The University of Hawaiʻi Clinics at Kakaʻako, located at an ʻewa/makai section on the campus of the John A. Burns School of Medicine (JABSOM) and University of Hawaiʻi Cancer Center, is the first multi-purpose combined research and medical care clinic to open on a UH campus.

“The most important goal of our health research is to fight the diseases that strike our citizens disproportionately, especially those diseases that shorten their lives,” said Jerris Hedges, JABSOM dean. “The new clinic has unique features to help in those studies of illnesses including obesity, diabetes, heart disease, HIV and age-related impairment.”

Facility features

The new facility of approximately 3,550 square feet includes a waiting/reception room, office and charting areas, eight exam rooms and two procedure rooms. An additional room accommodates a dual energy absorptiometry (DXA) machine. The DXA measures bone density (useful in osteoporosis diagnosis and research) and also can measure the amounts of fat and muscle by regions of the body, helpful in the study of metabolic diseases, including obesity, diabetes and heart disease, and in fitness studies examining how to build muscle and strength. The machine will be employed in studies of frailty in the elderly and bone density changes related to HIV and various therapies.

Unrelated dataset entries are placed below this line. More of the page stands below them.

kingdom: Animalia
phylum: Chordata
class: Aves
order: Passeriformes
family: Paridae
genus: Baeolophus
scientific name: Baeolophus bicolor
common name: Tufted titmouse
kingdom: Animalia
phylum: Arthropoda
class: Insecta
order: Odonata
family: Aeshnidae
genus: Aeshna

The Clint Spencer Clinic, operated by JABSOM’s Hawaiʻi Center for AIDS and directed by Dominic Chow, was the first to move into the renovated space. Formerly located at 677 Ala Moana, the Clint Spencer Clinic provides primary care as well as consultative care for all of Hawaiʻi’s HIV-infected population.

A variety of other researchers will also use the clinical research space, including investigators monitoring patients in UH Cancer Center clinical trials and others collaborating in health research with JABSOM and the cancer center, including faculty in the UH schools of nursing, pharmacy and social work.

UH Clinics at Kakaʻako is operated by JABSOM, in collaboration with the University Health Partners of Hawaiʻi, which is the JABSOM faculty practice plan. Cecilia Shikuma, director of the Hawaiʻi Center for AIDS, oversees the facility.

The space for the new UH Clinics at Kakaʻako originally housed offices. It was renovated using $1.8 million in JABSOM building reserve funds. Before occupancy, the new site was blessed during an open house last month, held in connection with December’s launch of the “Hawaiʻi to Zero” campaign, aimed at eliminating HIV in Hawaiʻi.